Hovering like helicopter parents, the 76 legislators ended the 2016 Legislature floating just above the University of Hawaii, poised to swoop down to rearrange the deck chairs.
Although it was back in 2000 that the Legislature and voters approved a state constitutional amendment promising autonomy for the UH, what would it hurt to give just a bit more advice?
Observers are already dissecting the Legislature’s demand that the UH College of Education move off the Manoa campus, an order that came via a proviso attached to the CIP portion of the budget.
But there is also a little-noticed directive to move the state film studio at Diamond Head to West Oahu, perhaps next to UH’s West Oahu campus.
Lawmakers linked paying off a $17 million EB-5 loan to bail out the overbudget West Oahu campus with a provision that UH transfer 30 acres of its property to the High Technology and Development Corp., the state’s Department of Business, Economic Development and Tourism (DBEDT), and the state film office by the beginning of 2018.
At the same time, there’s another proviso ordering DBEDT’s creative industry division to “develop a transition plan for the film studio to relocate to West Oahu and for the Diamond Head studio property to revert to the administrative control of the UH.”
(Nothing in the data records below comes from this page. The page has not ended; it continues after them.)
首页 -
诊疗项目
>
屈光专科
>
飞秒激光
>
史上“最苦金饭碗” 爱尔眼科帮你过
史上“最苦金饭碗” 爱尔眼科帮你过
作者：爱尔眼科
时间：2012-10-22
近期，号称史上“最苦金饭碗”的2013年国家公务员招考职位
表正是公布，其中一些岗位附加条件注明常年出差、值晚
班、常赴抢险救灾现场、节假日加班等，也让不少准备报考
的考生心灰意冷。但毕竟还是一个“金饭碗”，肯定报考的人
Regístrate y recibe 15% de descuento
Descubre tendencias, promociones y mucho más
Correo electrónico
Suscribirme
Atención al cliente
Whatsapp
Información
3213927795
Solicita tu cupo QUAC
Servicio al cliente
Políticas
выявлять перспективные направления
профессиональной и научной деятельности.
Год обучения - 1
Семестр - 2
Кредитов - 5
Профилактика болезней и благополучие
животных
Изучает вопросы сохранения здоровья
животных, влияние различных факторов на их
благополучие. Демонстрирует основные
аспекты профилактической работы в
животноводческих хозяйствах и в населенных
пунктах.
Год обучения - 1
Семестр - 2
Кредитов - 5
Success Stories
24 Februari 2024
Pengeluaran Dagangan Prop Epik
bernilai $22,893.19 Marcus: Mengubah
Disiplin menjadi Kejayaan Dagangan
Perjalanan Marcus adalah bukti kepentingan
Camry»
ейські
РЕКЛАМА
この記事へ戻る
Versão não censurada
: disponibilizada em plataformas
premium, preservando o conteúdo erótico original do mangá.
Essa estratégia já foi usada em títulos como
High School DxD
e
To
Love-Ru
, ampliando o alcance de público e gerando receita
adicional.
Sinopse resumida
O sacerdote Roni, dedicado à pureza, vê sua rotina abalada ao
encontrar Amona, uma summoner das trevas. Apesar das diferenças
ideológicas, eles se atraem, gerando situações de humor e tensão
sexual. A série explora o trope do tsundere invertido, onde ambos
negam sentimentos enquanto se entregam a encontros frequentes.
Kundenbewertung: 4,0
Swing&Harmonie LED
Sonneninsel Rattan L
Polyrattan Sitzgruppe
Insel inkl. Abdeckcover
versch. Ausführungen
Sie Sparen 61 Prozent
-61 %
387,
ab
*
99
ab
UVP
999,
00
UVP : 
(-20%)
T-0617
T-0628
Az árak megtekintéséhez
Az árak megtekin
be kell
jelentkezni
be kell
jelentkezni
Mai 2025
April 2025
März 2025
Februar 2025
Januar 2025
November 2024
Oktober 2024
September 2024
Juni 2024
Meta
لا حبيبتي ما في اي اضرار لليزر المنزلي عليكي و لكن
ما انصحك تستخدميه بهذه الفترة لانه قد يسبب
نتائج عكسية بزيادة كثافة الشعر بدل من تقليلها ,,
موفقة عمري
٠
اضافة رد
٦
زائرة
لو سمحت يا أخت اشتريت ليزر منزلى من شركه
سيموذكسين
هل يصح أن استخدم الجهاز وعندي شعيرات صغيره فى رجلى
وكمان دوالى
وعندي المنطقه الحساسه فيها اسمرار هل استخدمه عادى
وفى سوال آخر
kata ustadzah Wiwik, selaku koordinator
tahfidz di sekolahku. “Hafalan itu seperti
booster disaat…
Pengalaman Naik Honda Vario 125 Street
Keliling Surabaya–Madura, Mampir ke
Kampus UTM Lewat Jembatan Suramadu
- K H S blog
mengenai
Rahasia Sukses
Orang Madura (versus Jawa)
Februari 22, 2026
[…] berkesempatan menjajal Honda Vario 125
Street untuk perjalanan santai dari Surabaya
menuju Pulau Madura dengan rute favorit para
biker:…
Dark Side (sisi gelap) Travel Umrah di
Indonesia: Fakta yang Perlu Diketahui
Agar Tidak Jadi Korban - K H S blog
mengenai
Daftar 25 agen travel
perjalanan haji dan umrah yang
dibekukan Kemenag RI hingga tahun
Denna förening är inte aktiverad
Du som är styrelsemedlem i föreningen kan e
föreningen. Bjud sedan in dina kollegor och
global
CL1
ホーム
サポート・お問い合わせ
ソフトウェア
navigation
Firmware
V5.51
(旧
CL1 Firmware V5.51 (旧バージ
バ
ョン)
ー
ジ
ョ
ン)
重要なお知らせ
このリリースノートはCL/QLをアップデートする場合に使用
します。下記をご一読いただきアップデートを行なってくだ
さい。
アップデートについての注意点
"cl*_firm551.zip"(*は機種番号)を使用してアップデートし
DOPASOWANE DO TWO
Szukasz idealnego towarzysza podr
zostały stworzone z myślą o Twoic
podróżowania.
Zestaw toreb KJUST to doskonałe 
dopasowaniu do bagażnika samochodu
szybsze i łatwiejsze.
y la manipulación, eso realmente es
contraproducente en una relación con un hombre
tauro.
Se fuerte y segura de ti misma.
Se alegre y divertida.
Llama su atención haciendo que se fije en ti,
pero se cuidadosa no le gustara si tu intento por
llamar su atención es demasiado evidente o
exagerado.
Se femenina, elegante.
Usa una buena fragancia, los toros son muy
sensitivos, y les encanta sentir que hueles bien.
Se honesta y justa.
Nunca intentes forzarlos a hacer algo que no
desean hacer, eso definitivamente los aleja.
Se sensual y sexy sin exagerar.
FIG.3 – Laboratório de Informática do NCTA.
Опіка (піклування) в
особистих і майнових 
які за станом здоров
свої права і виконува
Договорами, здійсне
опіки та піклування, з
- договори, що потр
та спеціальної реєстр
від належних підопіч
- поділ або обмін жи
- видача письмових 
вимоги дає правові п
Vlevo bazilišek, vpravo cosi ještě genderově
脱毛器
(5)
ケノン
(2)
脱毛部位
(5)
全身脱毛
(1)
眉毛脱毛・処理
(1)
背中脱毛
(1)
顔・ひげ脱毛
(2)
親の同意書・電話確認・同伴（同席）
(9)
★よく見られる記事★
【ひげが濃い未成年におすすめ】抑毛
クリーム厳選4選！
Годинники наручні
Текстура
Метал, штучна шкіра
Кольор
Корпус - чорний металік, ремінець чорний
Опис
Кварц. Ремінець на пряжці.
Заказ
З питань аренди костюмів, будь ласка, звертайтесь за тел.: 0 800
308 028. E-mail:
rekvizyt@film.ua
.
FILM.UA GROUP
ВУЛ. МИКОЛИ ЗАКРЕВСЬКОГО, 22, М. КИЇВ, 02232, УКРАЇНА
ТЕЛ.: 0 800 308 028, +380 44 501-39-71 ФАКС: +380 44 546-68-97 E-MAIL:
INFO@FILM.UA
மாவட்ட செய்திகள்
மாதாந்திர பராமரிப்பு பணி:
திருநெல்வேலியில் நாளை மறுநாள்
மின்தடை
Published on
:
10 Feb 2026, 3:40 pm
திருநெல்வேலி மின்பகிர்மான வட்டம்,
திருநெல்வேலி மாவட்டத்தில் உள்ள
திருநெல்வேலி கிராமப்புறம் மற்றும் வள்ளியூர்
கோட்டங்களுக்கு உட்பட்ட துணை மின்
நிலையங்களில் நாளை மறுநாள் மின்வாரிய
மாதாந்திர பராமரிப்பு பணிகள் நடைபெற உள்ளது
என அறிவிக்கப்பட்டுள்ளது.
Sen. Donovan Dela Cruz, vice chairman of the Senate Ways and Means Committee, is in charge of the CIP portion. He shepherded the UH changes through committee after meeting with Kalbert Young, UH’s chief
financial officer, and Luis Salaveria, DBEDT director.
“This has all been around for a long time; it is education with economic impact,” said Dela Cruz.
Asked what all these directives do to the theory of UH autonomy, Dela Cruz said that his directions don’t change UH spending plans.
“We are not telling UH what to do,” Dela Cruz said in an interview.
At the same time, it may not be a clear-cut direction. Sen. Jill Tokuda, who is WAM chairwoman and helped author the operating part of the state budget, said she wants all budget provisos to “be clear in terms of providing legislative direction and specific intent. It should be a direct reflection of public discussions we have had.”
Dela Cruz said he envisions that UH’s creative media division would work at West Oahu because it could draw talent from the acclaimed Waianae High School Seariders’ production team and that students from the school could continue to learn at the media center.
If all the talk and promise of creative media and new film studies sound familiar, it is because Hollywood producer Ryan Kavanaugh had been lobbying for years to get a $200 million film studio built on Maui. After much heavy-handed lobbying in 2013, the Legislature called for a cooling-off period that included a $100,000 study of sites, business plans and market analysis for a creative media and film study development complex.
That study, authorized in 2015, is now underway. Notes from a preproposal bid conference said “the analysis plans and site recommendations will help decision makers in Hawaii understand the additional support required to expand the creative media and film industry in the state.”
Or you could just stick it in the budget and call it a day.